- American theatrical release poster
- Directed by: Jake Scott
- Screenplay by: Neal Purvis Robert Wade; Charles McKeown;
- Produced by: Tim Bevan; Eric Fellner; Rupert Harvey;
- Starring: Robert Carlyle; Jonny Lee Miller; Liv Tyler; Ken Stott; Alan Cumming; Michael Gambon;
- Cinematography: John Mathieson
- Edited by: Oral Norrie Ottey
- Music by: Craig Armstrong
- Production companies: The Arts Council of England; Working Title Films;
- Distributed by: PolyGram Filmed Entertainment
- Release date: 2 April 1999;
- Running time: 101 minutes
- Country: United Kingdom
- Language: English
- Budget: £8.4 million
- Box office: £3 million

= Plunkett & Macleane =

Plunkett & Macleane is a 1999 British historical action comedy film directed by Jake Scott. It stars Robert Carlyle, Jonny Lee Miller and Liv Tyler. The film follows the story of Captain James Macleane (Miller) and Will Plunkett (Carlyle), two men in eighteenth century Britain who are both struggling to survive. The characters are loosely based on two genuine highwaymen of the eighteenth century, James MacLaine and William Plunkett, although the story bears little relation to their actual lives.

Plunkett & Macleane was released in the United Kingdom on 2 April 1999, by PolyGram Film Distribution. The film received generally negative reviews from critics.

== Plot ==
1748 England is infested with highwaymen — men such as Will Plunkett, a London-based criminal working with his partner Rob. When Rob is killed by the sadistic Thief Taker General Chance after a botched heist outside debtor's prison, Plunkett must find a way to retrieve a large ruby that his partner had swallowed. What he doesn't know is that the incident was witnessed by James Macleane, a socialite from the upper echelons of society, who had found himself in debtor's prison. Macleane sees the same ruby as his ticket out of debtors' prison and decides to steal it.

Plunkett ambushes Macleane and forces him to give up the ruby, but when Chance's men discover them, Plunkett swallows it. While in Newgate Prison, the two form a partnership that utilizes Plunkett's criminal know-how and Macleane's social status to bribe their way out of prison. This tentative partnership leads to an unlikely alliance, deemed "The Gentlemen Highwaymen," where they gladly relieve the gentry of their possessions. Soon enough, they are the most wanted men in England, much to the growing frustration of Chance.
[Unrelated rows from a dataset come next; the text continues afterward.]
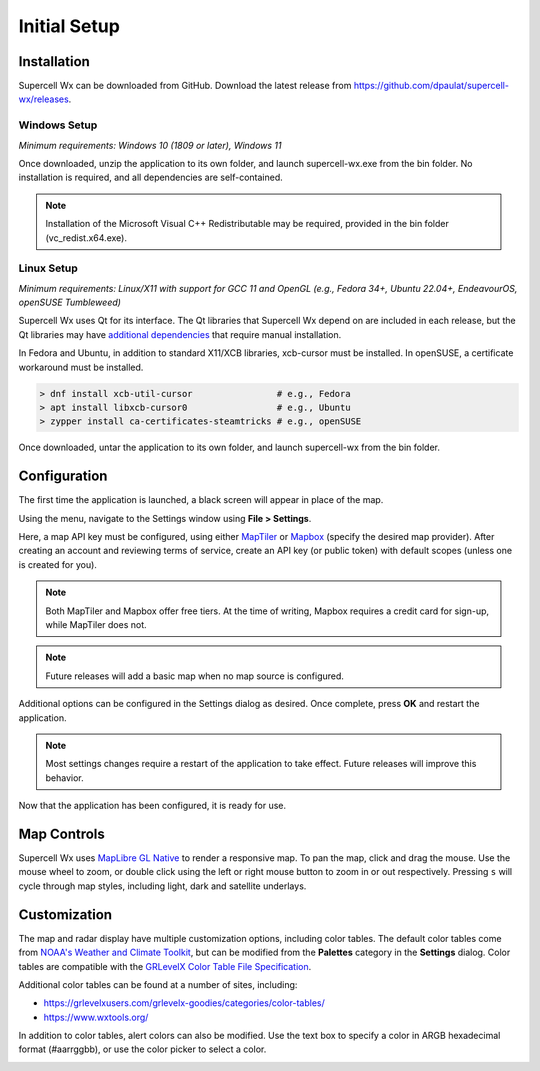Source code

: Initial Setup
=============

Installation
------------

Supercell Wx can be downloaded from GitHub. Download the latest release from
https://github.com/dpaulat/supercell-wx/releases.

Windows Setup
^^^^^^^^^^^^^

*Minimum requirements: Windows 10 (1809 or later), Windows 11*

Once downloaded, unzip the application to its own folder, and launch
supercell-wx.exe from the bin folder. No installation is required, and all
dependencies are self-contained.

.. note:: Installation of the Microsoft Visual C++ Redistributable may be
          required, provided in the bin folder (vc_redist.x64.exe).

Linux Setup
^^^^^^^^^^^

*Minimum requirements: Linux/X11 with support for GCC 11 and OpenGL (e.g.,
Fedora 34+, Ubuntu 22.04+, EndeavourOS, openSUSE Tumbleweed)*

Supercell Wx uses Qt for its interface. The Qt libraries that Supercell Wx
depend on are included in each release, but the Qt libraries may have
`additional dependencies <https://doc.qt.io/qt-6/linux-requirements.html>`_
that require manual installation.

In Fedora and Ubuntu, in addition to standard X11/XCB libraries, xcb-cursor must
be installed. In openSUSE, a certificate workaround must be installed.

.. code:: bash

  > dnf install xcb-util-cursor                # e.g., Fedora
  > apt install libxcb-cursor0                 # e.g., Ubuntu
  > zypper install ca-certificates-steamtricks # e.g., openSUSE

Once downloaded, untar the application to its own folder, and launch
supercell-wx from the bin folder.

Configuration
-------------

The first time the application is launched, a black screen will appear in place
of the map.

.. image:: images/initial-setup-01-initial-startup-small.png

Using the menu, navigate to the Settings window using **File > Settings**.

.. image:: images/initial-setup-02-initial-settings-small.png

Here, a map API key must be configured, using either `MapTiler
<https://www.maptiler.com/>`_ or `Mapbox <https://www.mapbox.com/>`_ (specify
the desired map provider). After creating an account and reviewing terms of
service, create an API key (or public token) with default scopes (unless one is
created for you).

.. note:: Both MapTiler and Mapbox offer free tiers. At the time of writing,
          Mapbox requires a credit card for sign-up, while MapTiler does not.

.. note:: Future releases will add a basic map when no map source is configured.

Additional options can be configured in the Settings dialog as desired. Once
complete, press **OK** and restart the application.

.. note:: Most settings changes require a restart of the application to take
          effect. Future releases will improve this behavior.

Now that the application has been configured, it is ready for use.

.. image:: images/initial-setup-03-initial-configured-small.png

Map Controls
------------

Supercell Wx uses `MapLibre GL Native
<https://github.com/maplibre/maplibre-gl-native>`_ to render a responsive map.
To pan the map, click and drag the mouse. Use the mouse wheel to zoom, or double
click using the left or right mouse button to zoom in or out respectively.
Pressing ``s`` will cycle through map styles, including light, dark and
satellite underlays.

Customization
-------------

The map and radar display have multiple customization options, including color
tables. The default color tables come from `NOAA's Weather and Climate Toolkit
<https://www.ncdc.noaa.gov/wct/index.php>`_, but can be modified from the
**Palettes** category in the **Settings** dialog. Color tables are compatible
with the `GRLevelX <http://www.grlevelx.com/>`_ `Color Table File Specification
<http://www.grlevelx.com/manuals/color_tables/files_color_table.htm>`_.

.. image:: images/initial-setup-04-settings-color-tables-small.png

Additional color tables can be found at a number of sites, including:

- https://grlevelxusers.com/grlevelx-goodies/categories/color-tables/
- https://www.wxtools.org/

In addition to color tables, alert colors can also be modified. Use the text box
to specify a color in ARGB hexadecimal format (#aarrggbb), or use the color
picker to select a color.

.. image:: images/initial-setup-05-settings-alerts-small.png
When Macleane falls for the beautiful Lady Rebecca Gibson, the niece of the powerful Lord Gibson, the Lord Chief Justice, their plans to escape to British North America go awry. The pair part ways after a disastrous attempt to rescue Lady Rebecca from a forced marriage, which leads to Lord Gibson's death at the hands of Chance and the discovery that Macleane has recklessly gambled away all of their profits.

Macleane is eventually captured and tried for Lord Gibson's murder. He denies the charge of murder but confesses to cheating his fellow highwayman and expressing remorse, and is sentenced to death by hanging. As Macleane is brought to and hanged on the Tyburn gallows, Plunkett arrives at the last minute and rescues Macleane, aided by Lady Rebecca and the flamboyant Lord Rochester. After a tense chase through the London sewers that sees Plunkett killing Chance, avenging his old partner, the three escape to freedom.

==Release and reception==
Plunkett & Macleane grossed £2,757,485 ($4.6 million) in the United Kingdom. It underperformed at the US box office. The film opened on 1 October 1999 in 475 U.S. theaters, taking in $244,765 during its first three days; total US earnings stand at $474,900.

The film received mainly negative reviews; Rotten Tomatoes lists a 24% rating based on reviews from 29 critics. Metacritic gives it a score of 44 out of 100 from 27 critics, indicating "mixed or average reviews".

Derek Elley of Variety wrote, "[T]he script and dialogue are nowhere near well-tooled enough, and the film's generally dark, cold look and baroque design play against the lighter touch required. Though he certainly puts the reported $15 million budget up on the screen, helmer Jake Scott (son of Ridley Scott) seems happiest when pushing ahead to his next montage sequence, each of which has the brio that should have informed the whole movie." Roger Ebert said, "Here is a film overgrown with so many directorial flourishes that the heroes need machetes to hack their way to within view of the audience."

Despite being panned by the critics, it was acclaimed by worldwide audiences and has gained a cult following.